Copyright (c) Microsoft Corporation. All rights reserved.

Licensed under the MIT License.

# ONNX Pipeline

This repository shows how to deploy and use ONNX pipeline with dockers including convert model, generate input and performance test.

# Prerequisites

Pull dockers from Azure.

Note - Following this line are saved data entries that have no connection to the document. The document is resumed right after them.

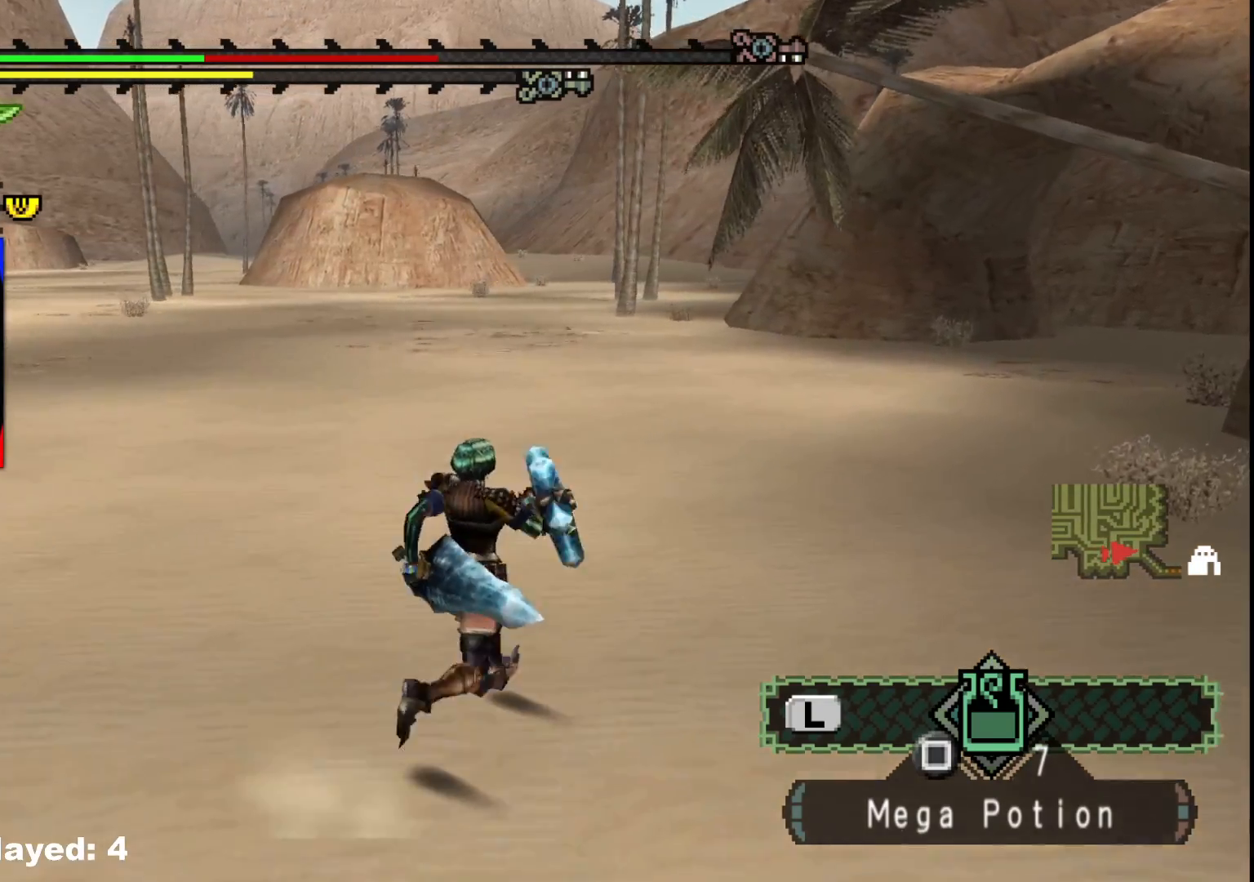
{"buttons": [], "left_stick": "up-right", "right_stick": "center", "events": []}
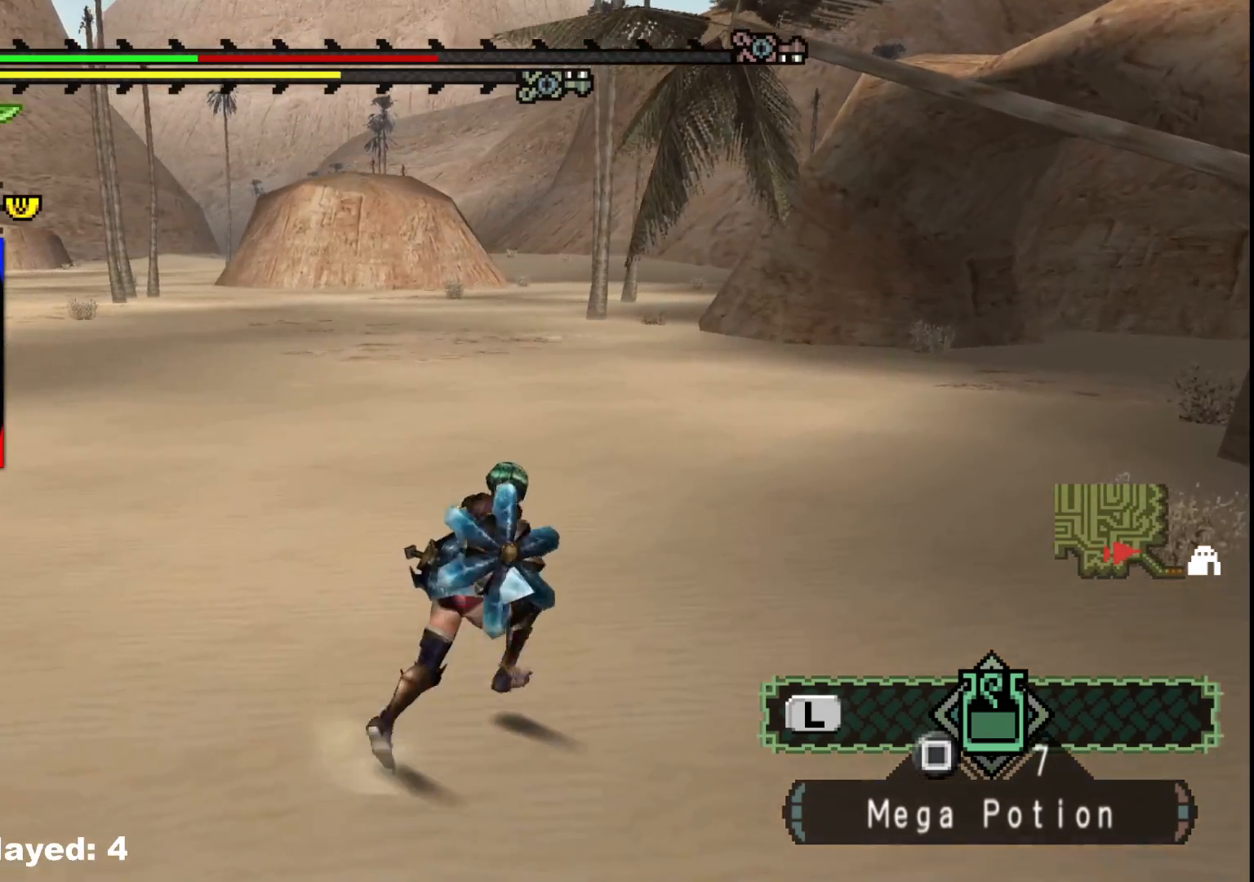
{"buttons": [], "left_stick": "up-right", "right_stick": "center", "events": []}
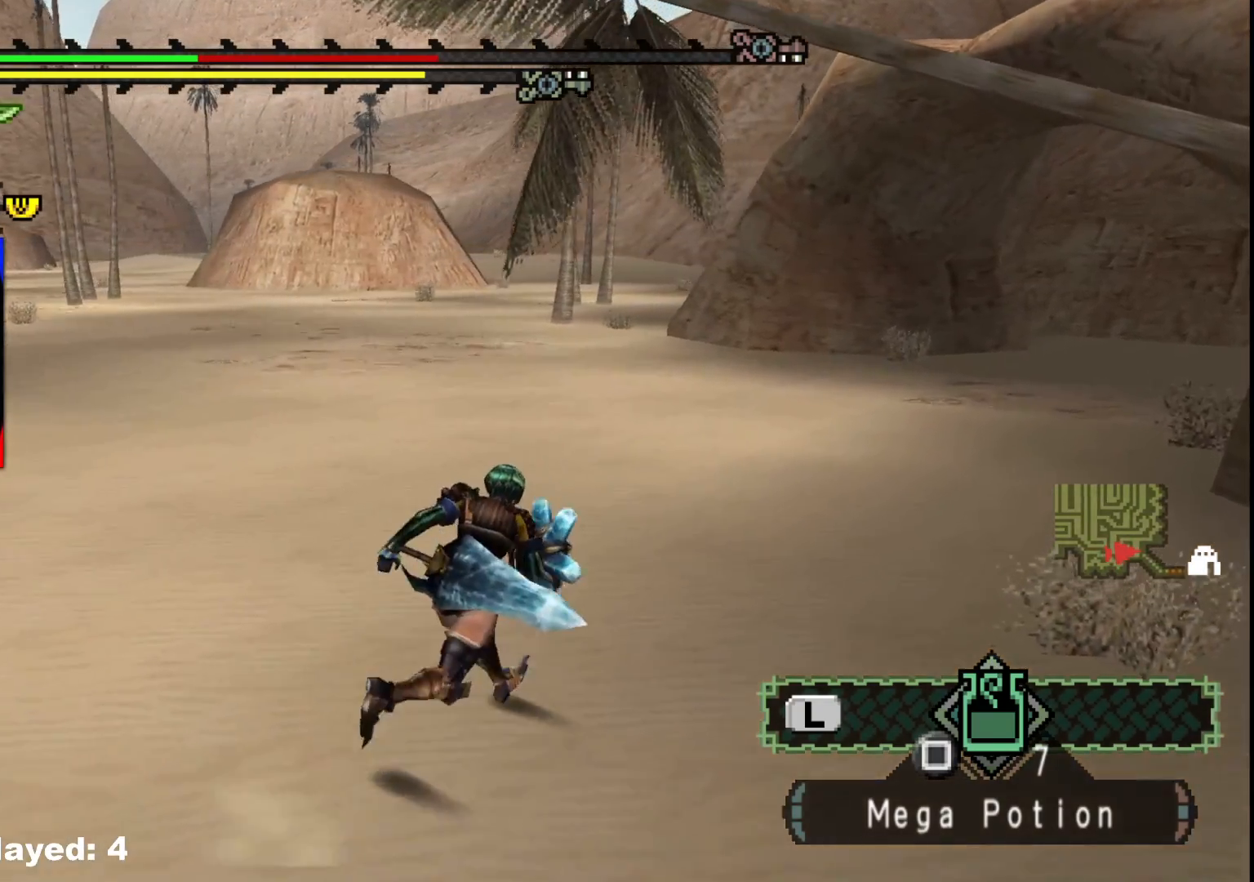
{"buttons": [], "left_stick": "up-right", "right_stick": "right", "events": [[350, "right_stick", "right"]]}
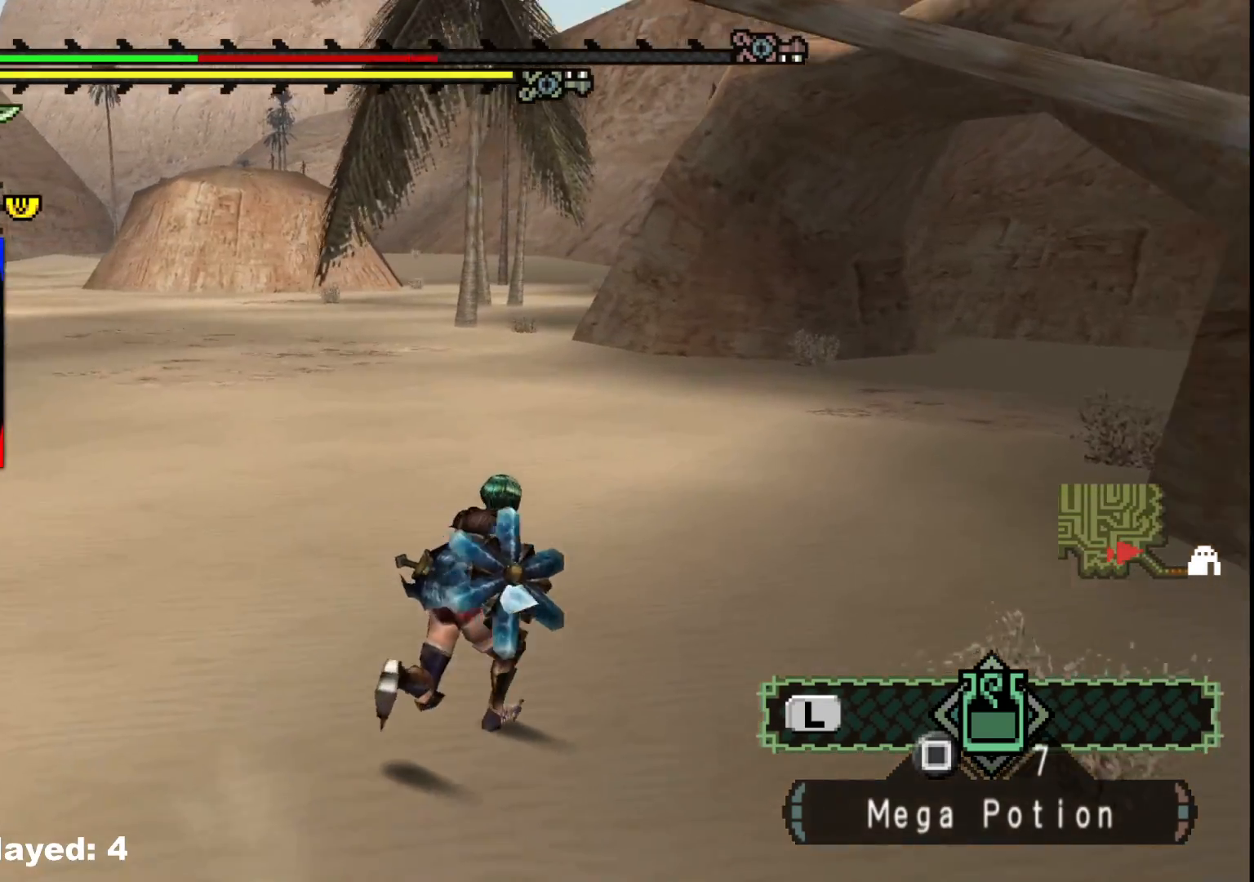
{"buttons": [], "left_stick": "up", "right_stick": "center", "events": [[67, "left_stick", "up"], [83, "right_stick", "center"]]}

It should take several minutes.

In [1]:
# !sh build.sh # For Linux
!build.sh # For Windows

Install the onnxpipeline SDK

In [2]:
import onnxpipeline

# Initiate ONNX pipeline with local directory "model"
pipeline = onnxpipeline.Pipeline('model')

# onnx
#pipeline = onnxpipeline.Pipeline('onnx')

# tensorflow
#pipeline = onnxpipeline.Pipeline('mnist/model')

# pytorch
#pipeline = onnxpipeline.Pipeline('pytorch')

# cntk 
#pipeline = onnxpipeline.Pipeline('cntk')

# keras
#pipeline = onnxpipeline.Pipeline('KerasToONNX')

# sklearn
#pipeline = onnxpipeline.Pipeline('sklearn')

# caffe
#pipeline = onnxpipeline.Pipeline('caffe')

# current directory
#pipeline = onnxpipeline.Pipeline()

# test mxnet fail
#pipeline = onnxpipeline.Pipeline('mxnet')


## Run parameters

(1) local_directory: string

    Required. The path of local directory where would be mounted to the docker. All operations will be executed from this path.

(2) mount_path: string

    Optional. The path where the local_directory will be mounted in the docker. Default is "/mnt/model".

(3) print_logs: boolean

    Optional. Whether print the logs from the docker. Default is True.
    
(4) convert_directory: string

    Optional. The directory path for converting model. Default is test/.    

(5) convert_name: string

    Optional. The model name for converting model. Default is model.onnx.
    


# Config information for ONNX pipeline

In [3]:
pipeline.config()

-----------config----------------
           Container information: <docker.client.DockerClient object at 0x000001B3542EB748>
 Local directory path for volume: E:\onnx-pipeline\notebook/model
Volume directory path in dockers: /mnt/model
                     Result path: result
        Converted directory path: test
        Converted model filename: model.onnx
            Converted model path: test/model.onnx
        Print logs in the docker: True


# Convert model to ONNX

This image is used to convert model from major model frameworks to onnx. Supported frameworks are - caffe, cntk, coreml, keras, libsvm, mxnet, scikit-learn, tensorflow and pytorch.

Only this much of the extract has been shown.